:: GIVEN EXERCISE 1 ::
Write out the Colorado River article from "Jim Magagna, the" up to and including "[which includes Wyoming].", swapping "Wyoming Stock Growers Association" for "Wyoming Stock Growers" throughout.
:: GIVEN EXERCISE 2 ::
Reproduce the records word for word, from their first line up to and including the line with "0: (171, 159)".

:: DOCUMENT SECTION ::
━━━━━━━━━━━━━━━━━━━━

Wyoming and the six other Colorado River basin states blew through another deadline Saturday to come to an agreement, raising the possibility that the U.S. Bureau of Reclamation will dictate a new drought response plan — a situation that could dash cooperation and spawn intense legal entanglements, observers say.

Making matters worse is an intense “snow drought” so far this winter that’s compounding a “mega drought” across much of the seven-state basin region that’s lingered for more than two decades. It’s so dry that federal water managers warn Lake Powell — for the first time in 63 years — could drop 50 feet, low enough to no longer produce hydroelectric power at the Glen Canyon dam, according to the Bureau’s latest projections

The intense situation was a topic of discussion Tuesday as a legislative committee considered a bill — Senate File 84, “Voluntary water conservation program.” The Wyoming State Engineer’s Office hopes it will give the state some negotiating leverage and protection over the state’s share of Colorado River-bound water.

Jim Magagna, the executive vice president of the Wyoming Stock Growers Association, speaks at a September 2025 Wyoming Game and Fish Commission meeting in Lander. (Mike Koshmrl/WyoFile)

“Our governor traveled back and met with other governors in D.C. and gave a somewhat favorable report,” Wyoming Stock Growers Association Executive Vice President Jim Magagna told the Senate Agriculture, State and Public Lands and Water Resources Committee. “The day after that, the state engineer in Arizona announced that they’re willing to go to court and fight to the death to get the water they think they’re entitled to from the upper basin, [which includes Wyoming].

“I would love to be able to sit here and tell you this is totally unnecessary,” Magagna said, adding he’s in favor of the bill. “Unfortunately, the scenario we’re facing in the Colorado River today is that we do believe that the state needs to show some good faith in attempting to address some of those water issues.”

The committee also heard from representatives of Wyoming’s prolific trona and soda ash producers, who rely on water that is subject to the Colorado River Compact

“We have 2,300 employees at risk in southwest Wyoming if we don’t find a solution,” Jody Levin told the committee, speaking on behalf of the trona industry and the Wyoming Mining Association.

Divvying up shrinking water

Water forecasts were already so dire in January that the Wyoming State Engineer’s Office warned that Colorado River water managers will likely call for a significant drawdown of Flaming Gorge Reservoir this spring. The reservoir, straddling the Wyoming-Utah border, is one of the primary backups in the upper Colorado River system to ensure operational water levels at Lake Powell.

Flaming Gorge’s function as a backup is merely one piece of a complex Drought Response Operations Agreement among Colorado River stakeholders, and it expires later this year. Renewing the DROA, along with other binding agreements that dictate appropriations throughout the river system, requires determining how to share a shrinking water resource that serves 40 million people from the Cowboy State to Mexico. Though Wyoming and other Colorado River stakeholders say they prefer their own compromise over a federal one, they have yet to strike a deal — despite years of negotiations.

━━━━━━━━━━━━━━━━━━━━

(Dataset entries)
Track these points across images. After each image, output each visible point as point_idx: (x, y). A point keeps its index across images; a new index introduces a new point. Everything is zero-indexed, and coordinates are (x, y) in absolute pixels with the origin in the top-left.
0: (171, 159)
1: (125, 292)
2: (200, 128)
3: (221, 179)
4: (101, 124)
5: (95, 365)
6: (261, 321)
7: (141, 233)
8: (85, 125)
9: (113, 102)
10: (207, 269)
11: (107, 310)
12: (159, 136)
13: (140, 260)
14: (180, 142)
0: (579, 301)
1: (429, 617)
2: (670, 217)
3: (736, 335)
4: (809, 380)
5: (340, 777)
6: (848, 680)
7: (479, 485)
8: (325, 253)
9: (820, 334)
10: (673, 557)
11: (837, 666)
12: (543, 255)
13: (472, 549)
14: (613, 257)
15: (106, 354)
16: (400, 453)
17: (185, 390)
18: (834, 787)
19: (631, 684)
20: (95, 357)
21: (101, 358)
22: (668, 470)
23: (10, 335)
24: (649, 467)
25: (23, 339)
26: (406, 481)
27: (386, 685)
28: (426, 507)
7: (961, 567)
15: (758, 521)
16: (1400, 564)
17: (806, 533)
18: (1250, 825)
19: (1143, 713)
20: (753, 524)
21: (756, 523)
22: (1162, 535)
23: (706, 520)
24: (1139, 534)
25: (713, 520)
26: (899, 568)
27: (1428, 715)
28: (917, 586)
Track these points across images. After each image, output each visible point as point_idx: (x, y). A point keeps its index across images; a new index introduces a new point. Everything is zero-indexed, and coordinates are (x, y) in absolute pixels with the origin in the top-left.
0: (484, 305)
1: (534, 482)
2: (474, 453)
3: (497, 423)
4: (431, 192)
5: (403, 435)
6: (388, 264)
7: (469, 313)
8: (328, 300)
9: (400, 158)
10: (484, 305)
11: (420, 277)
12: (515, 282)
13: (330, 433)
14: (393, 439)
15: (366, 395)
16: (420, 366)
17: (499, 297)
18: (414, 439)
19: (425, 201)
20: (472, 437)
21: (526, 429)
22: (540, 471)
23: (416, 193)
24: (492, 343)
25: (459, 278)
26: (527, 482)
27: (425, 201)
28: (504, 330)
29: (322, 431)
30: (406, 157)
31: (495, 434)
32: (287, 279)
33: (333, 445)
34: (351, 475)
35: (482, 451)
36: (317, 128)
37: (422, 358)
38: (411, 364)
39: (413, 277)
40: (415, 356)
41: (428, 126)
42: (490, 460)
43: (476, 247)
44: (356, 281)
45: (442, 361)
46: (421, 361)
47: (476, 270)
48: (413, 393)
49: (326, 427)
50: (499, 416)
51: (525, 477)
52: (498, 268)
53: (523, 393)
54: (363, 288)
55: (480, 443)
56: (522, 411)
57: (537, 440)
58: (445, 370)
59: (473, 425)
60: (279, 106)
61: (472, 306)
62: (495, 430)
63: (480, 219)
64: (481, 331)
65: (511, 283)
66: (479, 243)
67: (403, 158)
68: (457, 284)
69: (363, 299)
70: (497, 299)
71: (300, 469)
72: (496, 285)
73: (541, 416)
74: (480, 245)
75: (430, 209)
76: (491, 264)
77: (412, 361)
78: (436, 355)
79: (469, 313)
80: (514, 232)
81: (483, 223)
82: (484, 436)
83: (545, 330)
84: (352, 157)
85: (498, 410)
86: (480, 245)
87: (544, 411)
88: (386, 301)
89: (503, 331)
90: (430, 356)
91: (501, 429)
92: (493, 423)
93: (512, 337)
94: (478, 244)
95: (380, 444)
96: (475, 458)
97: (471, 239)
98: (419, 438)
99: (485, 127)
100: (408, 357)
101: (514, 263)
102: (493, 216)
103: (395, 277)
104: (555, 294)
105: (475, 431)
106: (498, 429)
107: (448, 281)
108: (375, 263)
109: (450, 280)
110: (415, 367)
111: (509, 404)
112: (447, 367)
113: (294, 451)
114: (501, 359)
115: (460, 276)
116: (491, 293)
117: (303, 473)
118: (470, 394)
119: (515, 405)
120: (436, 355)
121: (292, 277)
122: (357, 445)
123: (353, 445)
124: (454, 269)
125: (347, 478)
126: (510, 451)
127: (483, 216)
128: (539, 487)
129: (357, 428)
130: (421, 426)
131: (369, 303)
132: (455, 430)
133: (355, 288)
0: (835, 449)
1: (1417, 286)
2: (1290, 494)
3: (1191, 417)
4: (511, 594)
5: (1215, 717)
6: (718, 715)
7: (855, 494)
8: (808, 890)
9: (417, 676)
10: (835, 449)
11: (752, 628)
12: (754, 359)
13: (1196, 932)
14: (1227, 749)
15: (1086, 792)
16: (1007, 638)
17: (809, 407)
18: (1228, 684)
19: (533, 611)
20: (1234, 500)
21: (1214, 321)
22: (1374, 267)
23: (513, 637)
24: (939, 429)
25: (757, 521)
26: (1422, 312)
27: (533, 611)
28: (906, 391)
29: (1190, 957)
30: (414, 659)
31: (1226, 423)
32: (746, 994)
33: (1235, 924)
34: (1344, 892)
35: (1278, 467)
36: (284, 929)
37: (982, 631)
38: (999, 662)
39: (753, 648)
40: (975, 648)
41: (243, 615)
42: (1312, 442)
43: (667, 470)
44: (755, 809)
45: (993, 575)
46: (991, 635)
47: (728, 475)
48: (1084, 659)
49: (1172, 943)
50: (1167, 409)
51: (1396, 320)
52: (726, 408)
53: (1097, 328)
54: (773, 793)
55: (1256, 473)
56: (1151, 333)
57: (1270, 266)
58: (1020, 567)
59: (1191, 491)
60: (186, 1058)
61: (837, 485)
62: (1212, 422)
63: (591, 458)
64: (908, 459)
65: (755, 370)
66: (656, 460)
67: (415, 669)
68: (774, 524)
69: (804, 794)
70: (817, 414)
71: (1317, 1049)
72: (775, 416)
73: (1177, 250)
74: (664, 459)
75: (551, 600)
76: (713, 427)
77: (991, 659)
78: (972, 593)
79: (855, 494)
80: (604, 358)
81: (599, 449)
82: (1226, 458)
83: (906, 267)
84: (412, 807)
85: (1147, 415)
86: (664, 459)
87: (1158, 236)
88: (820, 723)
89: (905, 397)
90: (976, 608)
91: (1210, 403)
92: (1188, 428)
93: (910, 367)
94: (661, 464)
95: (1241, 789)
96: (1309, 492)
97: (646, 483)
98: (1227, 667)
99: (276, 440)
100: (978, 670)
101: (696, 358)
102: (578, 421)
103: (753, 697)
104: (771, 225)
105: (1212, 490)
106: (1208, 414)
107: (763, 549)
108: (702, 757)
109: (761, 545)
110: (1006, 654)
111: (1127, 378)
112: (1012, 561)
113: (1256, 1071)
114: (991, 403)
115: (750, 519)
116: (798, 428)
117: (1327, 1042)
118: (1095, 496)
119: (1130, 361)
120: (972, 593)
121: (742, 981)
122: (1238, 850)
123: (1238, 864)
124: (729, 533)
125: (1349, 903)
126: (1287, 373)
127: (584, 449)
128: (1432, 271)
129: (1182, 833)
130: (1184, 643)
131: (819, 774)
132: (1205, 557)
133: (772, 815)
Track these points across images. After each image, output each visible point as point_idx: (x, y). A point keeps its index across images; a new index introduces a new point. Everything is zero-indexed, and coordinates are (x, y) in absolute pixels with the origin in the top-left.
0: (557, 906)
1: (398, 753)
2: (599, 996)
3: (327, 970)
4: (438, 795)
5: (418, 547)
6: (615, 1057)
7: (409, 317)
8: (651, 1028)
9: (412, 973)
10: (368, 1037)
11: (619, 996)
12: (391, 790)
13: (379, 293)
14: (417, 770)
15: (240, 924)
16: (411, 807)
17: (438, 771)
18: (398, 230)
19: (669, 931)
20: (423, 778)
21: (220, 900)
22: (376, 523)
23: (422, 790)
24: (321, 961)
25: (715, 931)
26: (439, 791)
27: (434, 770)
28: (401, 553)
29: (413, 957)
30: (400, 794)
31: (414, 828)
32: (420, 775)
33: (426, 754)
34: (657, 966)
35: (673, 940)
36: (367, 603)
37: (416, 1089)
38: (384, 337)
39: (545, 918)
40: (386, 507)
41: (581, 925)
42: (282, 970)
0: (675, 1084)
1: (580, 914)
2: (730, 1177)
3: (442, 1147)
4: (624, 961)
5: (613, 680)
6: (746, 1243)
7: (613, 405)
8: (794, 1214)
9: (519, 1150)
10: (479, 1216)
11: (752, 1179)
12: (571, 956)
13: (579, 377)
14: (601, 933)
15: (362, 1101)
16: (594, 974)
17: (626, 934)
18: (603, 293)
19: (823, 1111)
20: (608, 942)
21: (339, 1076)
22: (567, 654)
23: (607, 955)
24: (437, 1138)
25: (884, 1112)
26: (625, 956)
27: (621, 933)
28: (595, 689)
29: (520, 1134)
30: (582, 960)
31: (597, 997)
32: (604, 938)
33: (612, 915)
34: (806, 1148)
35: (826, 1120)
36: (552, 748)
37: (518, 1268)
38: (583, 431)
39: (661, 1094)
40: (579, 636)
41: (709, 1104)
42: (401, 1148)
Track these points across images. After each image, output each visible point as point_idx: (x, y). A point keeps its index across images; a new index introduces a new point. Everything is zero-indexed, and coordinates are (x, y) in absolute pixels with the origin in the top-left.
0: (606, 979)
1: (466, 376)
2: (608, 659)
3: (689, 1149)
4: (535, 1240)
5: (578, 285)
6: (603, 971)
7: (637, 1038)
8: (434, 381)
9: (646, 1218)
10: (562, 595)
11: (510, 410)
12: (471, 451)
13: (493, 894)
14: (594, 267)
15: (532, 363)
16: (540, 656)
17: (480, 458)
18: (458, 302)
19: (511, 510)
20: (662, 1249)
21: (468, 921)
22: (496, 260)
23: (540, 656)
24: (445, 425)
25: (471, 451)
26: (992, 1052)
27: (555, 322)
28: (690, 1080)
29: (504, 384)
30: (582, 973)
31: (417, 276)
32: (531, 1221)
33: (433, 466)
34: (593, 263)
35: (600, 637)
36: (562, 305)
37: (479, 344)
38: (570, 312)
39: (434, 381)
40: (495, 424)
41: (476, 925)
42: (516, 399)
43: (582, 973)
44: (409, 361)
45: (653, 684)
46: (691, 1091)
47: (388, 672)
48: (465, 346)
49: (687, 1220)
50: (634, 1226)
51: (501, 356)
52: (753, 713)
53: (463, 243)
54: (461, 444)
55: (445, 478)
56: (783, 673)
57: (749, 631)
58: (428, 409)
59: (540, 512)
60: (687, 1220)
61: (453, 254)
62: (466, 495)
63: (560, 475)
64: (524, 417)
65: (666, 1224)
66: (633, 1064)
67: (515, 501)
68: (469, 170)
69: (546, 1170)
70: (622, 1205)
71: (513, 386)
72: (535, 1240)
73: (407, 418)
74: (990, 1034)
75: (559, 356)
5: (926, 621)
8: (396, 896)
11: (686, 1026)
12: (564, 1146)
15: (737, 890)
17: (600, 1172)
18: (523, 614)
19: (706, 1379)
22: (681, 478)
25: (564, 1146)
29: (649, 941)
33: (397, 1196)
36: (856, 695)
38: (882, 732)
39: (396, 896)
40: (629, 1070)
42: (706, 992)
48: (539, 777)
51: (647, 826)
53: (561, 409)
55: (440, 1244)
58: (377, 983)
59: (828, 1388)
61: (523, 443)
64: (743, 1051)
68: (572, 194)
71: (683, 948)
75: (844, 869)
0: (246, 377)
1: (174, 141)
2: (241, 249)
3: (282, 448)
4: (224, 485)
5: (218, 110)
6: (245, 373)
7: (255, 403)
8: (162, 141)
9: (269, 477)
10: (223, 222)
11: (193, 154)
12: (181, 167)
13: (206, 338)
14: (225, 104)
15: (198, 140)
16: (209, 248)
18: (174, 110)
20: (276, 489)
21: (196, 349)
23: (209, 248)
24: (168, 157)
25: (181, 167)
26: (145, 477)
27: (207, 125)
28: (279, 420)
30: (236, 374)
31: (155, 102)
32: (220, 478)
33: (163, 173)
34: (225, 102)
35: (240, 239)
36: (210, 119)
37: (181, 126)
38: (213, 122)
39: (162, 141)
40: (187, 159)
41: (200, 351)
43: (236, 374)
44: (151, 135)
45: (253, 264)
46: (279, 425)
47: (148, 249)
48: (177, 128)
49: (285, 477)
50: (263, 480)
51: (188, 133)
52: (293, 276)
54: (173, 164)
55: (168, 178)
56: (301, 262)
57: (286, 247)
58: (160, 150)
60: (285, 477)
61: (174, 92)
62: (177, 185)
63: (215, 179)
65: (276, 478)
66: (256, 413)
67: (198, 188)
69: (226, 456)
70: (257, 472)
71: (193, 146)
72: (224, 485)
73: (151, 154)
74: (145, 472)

━━━━━━━━━━━━━━━━━━━━

:: RIGHT ANSWER 1 ::
Jim Magagna, the executive vice president of the Wyoming Stock Growers, speaks at a September 2025 Wyoming Game and Fish Commission meeting in Lander. (Mike Koshmrl/WyoFile)

“Our governor traveled back and met with other governors in D.C. and gave a somewhat favorable report,” Wyoming Stock Growers Executive Vice President Jim Magagna told the Senate Agriculture, State and Public Lands and Water Resources Committee. “The day after that, the state engineer in Arizona announced that they’re willing to go to court and fight to the death to get the water they think they’re entitled to from the upper basin, [which includes Wyoming].

:: RIGHT ANSWER 2 ::
Track these points across images. After each image, output each visible point as point_idx: (x, y). A point keeps its index across images; a new index introduces a new point. Everything is zero-indexed, and coordinates are (x, y) in absolute pixels with the origin in the top-left.
0: (171, 159)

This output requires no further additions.